A notícia criminal (art. 41 do CPP), como a jornalística, deve descrever o fato, indicar o agente, o motivo, os meios empregados, a maneira por que a praticou, o malefício que produziu, o lugar e a época. Os operadores do Direito sabem não ser possível dois processos em face da mesma pessoa, pelos mesmos fatos. Recebida a denúncia, outra não poderá ser formulada.
TJPE HC 0018766-10.2010.8.17.0000 – PE. Ementa: HABEAS CORPUS. TRANCAMENTO DE AÇÃO PENAL. DUPLICIDADE DE DENÚNCIAS SOBRE O MESMO FATO. CONSTRANGIMENTO EVIDENTE. ORDEM CONCEDIDA PARA TRANCAR A AÇÃO PENAL. Rel. Des. Fausto Campos.
A Denúncia do MP, contra Lula, em julho, acusa-o do crime previsto na Lei de Organização Criminosa, com agravante do art. 62 do Código Penal.
Art. 2o Promover, constituir, financiar ou integrar, pessoalmente ou por interposta pessoa, organização criminosa:
§ 1o Nas mesmas penas incorre quem impede ou, de qualquer forma, embaraça a investigação de infração penal que envolva organização criminosa.
O Procurador do MP assim descreve a conduta do acusado:
1. “Sobre a contratação da Schahin Engenharia pela Petrobrás, para “compensar” a dívida do PT, os depoimentos citados nas fls. 2044-20435 referem a “benção” de LULA no negócio”.
2. “E, pelo menos nessa atividade de obstruir as investigações contra a organização criminosa, DELCÍDIO aponta LULA como sendo o chefe da empreitada.”
3. “Aqui, a narrativa de DELCÍDIO se demonstrou clara, … corroborada pela existência das reuniões prévias que realizou com LULA antes de BUMLAI passar a custear os valores destinados a comprar o silêncio de Cerveró.”
4. “Ressalte-se que a existência das reuniões3 foi confirmada por LULA em seu Termo de Declarações, prestado à Procuradoria-Geral da República.”
5. “LULA atuou diretamente com o objetivo de interferir no trabalho do Poder Judiciário, do Ministério Público e do Ministério da Justiça, seja no âmbito da Justiça de São Paulo, seja do Supremo Tribunal Federal ou mesmo da Procuradoria-Geral da República”.
A tipicidade é a adequação da conduta à norma penal protetora do bem jurídico. Tipo é o conjunto de elementos que descrevem o delito, é modelo abstrato de conduta, construído por expressões linguísticas.
A conduta é descrita em todas as suas circunstâncias e deve ajustar-se perfeitamente `regra proibitiva. . Se faltam elementos, o fato é atípico e o agente não pode ser punido.
Eis os núcleos verbais contidos na Denúncia.

# # # # # # #

- **INSTRUÇÕES**:
A – No trecho sobre a denúncia contra Lula, o que acontece quando faltam elementos na descrição da conduta?
B – Retome o trecho sobre a denúncia contra Lula a partir da última frase apresentada.
A listagem que vem a seguir é um material à parte, sem ligação com o trecho sobre a denúncia contra Lula.

[Saídas estruturadas de pose]
# # # # # # #

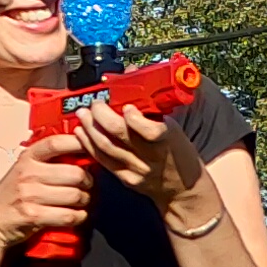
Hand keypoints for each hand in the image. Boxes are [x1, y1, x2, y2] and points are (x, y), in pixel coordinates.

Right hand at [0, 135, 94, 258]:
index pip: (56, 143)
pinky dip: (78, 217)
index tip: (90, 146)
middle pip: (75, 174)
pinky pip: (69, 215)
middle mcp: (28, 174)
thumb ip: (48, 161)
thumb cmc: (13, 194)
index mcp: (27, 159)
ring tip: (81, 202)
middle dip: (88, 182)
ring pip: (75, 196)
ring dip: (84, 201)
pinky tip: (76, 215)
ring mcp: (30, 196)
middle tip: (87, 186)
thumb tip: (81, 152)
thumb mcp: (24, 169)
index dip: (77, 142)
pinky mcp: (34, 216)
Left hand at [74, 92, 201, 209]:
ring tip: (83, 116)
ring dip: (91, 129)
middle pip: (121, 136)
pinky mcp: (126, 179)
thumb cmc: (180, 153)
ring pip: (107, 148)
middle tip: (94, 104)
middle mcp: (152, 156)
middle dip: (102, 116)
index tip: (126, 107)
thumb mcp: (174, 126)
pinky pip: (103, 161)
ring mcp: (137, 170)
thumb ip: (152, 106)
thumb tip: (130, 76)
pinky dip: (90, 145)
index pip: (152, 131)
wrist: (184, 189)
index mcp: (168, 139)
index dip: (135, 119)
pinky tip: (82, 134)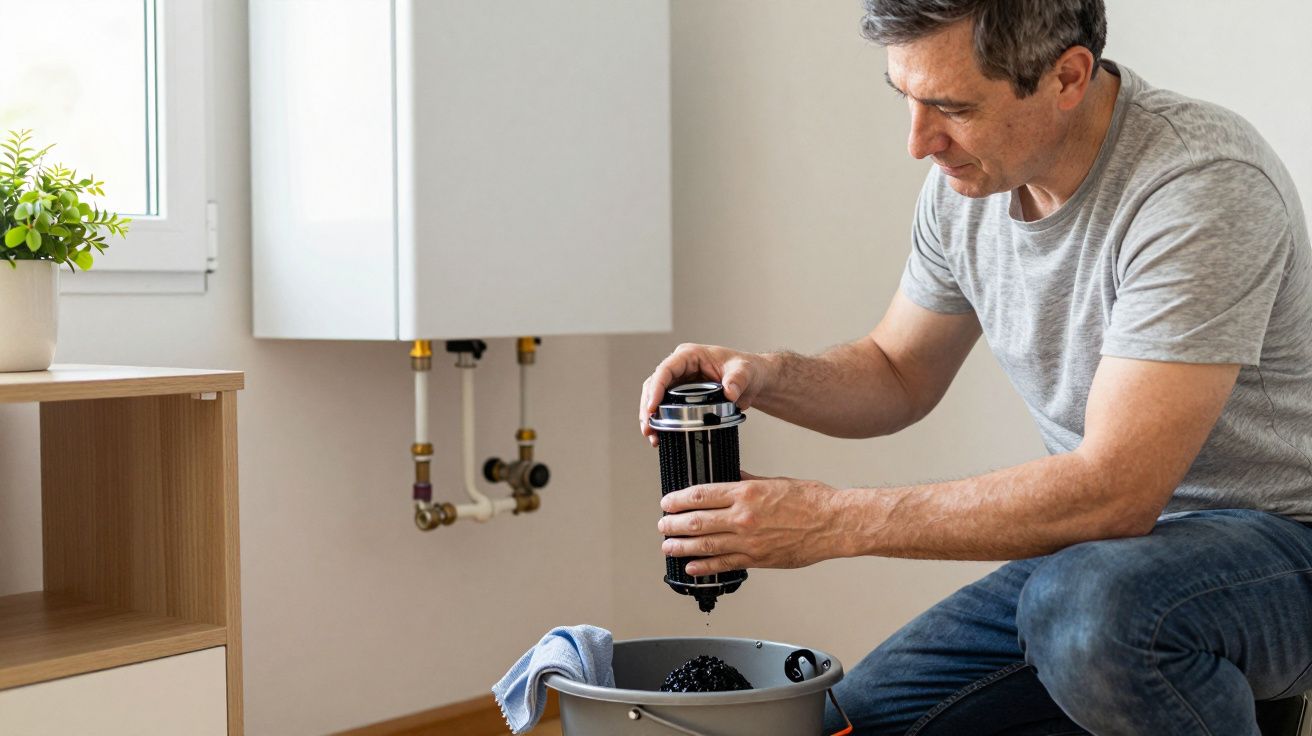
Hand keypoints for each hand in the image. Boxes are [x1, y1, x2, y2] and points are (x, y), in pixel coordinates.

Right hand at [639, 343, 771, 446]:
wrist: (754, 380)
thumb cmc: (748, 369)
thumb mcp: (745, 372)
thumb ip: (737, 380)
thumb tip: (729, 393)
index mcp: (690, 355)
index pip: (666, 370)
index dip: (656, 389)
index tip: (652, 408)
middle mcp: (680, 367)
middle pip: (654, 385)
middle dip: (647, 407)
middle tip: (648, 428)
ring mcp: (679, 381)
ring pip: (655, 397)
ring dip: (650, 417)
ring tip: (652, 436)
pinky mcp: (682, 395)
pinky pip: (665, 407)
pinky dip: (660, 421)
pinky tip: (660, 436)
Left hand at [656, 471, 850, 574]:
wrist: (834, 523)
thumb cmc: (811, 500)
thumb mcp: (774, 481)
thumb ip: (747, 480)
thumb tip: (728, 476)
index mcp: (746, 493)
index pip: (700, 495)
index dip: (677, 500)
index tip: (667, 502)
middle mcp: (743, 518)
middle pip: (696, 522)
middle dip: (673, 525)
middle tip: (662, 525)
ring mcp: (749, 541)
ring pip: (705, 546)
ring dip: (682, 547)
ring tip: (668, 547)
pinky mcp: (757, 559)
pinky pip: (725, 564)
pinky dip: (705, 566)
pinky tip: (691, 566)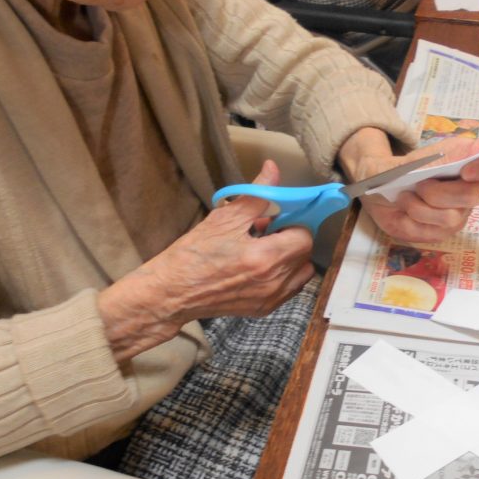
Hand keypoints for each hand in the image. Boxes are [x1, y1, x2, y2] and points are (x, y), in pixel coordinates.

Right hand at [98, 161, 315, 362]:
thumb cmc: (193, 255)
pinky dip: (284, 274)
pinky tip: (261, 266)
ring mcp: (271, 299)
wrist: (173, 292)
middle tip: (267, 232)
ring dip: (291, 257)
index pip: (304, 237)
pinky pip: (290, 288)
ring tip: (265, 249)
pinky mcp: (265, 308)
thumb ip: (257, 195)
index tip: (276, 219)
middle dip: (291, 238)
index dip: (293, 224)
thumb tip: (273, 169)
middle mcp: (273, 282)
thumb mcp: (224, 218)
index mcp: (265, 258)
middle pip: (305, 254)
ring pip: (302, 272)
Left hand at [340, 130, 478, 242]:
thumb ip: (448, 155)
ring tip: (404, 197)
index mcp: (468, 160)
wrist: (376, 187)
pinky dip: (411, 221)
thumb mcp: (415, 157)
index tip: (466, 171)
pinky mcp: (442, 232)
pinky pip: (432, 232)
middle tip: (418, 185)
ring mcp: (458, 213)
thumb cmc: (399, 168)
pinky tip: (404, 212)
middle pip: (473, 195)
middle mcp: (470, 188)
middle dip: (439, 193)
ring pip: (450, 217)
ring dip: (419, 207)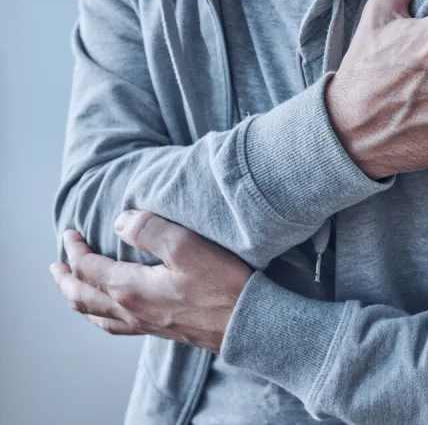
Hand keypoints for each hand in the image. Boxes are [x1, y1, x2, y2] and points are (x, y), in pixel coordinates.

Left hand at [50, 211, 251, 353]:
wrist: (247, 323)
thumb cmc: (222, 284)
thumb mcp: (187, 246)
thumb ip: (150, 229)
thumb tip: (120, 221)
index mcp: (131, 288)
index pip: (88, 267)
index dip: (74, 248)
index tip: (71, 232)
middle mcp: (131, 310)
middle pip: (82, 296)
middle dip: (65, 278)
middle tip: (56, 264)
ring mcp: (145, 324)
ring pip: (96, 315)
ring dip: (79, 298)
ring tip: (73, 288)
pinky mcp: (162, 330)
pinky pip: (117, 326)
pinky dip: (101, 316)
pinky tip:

# # # # # # #

- **RESULTADOS DO EXERCÍCIO**:
A – O fato é atípico, e o agente não pode ser punido.

B –
1) Os depoimentos “referem” a benção de Lula;
2) Delcídio aponta Lula como sendo o chefe;
3) Reuniões prévias que Delcídio realizou com Lula;
4) Lula atuou com objetivo (intenção) de INTERFERIR no trabalho do Poder Judiciário.
Informa, ainda: “O chefe da organização criminosa está sendo buscado em investigações conduzidas pela Procuradoria-Geral da República”.
Não cita núcleos verbais da lei incidente: IMPEDIR, EMBARAÇAR.
O verbo “Interferir” pode, licitamente, ser ação de qualquer personagem do processo: Juiz, Procurador, acusado, Juiz da instância superior etc.
Interferir, do Latim, é inter+ferire – ferir, fazer, agir, dentro de.
Lei anterior não prevê interferência como crime.
A Denúncia não diz que Lula tentou comprar o silêncio de Cerveró.
O aditamento não aponta qualquer conduta delitiva. Não aponta sequer a tentativa. Não traz nada de novo e só produz efeito de blindagem. Protege-o de outra ação, mais consistente, sobre os mesmos fatos.
Se tramita Ação Penal, por mais vazia que seja, outra não poderá ser promovida. É o Princípio de non bis in idem. A Denúncia está baseada na fala de Delcídio, que não traz indicação de prova de CONDUTA.
Das delações, o que o MP aproveita é o que diz no aditamento.
Lula parece dormir tranquilo. Nem mesmo a intenção de IMPEDIR ou EMBARAÇAR pesou na doce acusação.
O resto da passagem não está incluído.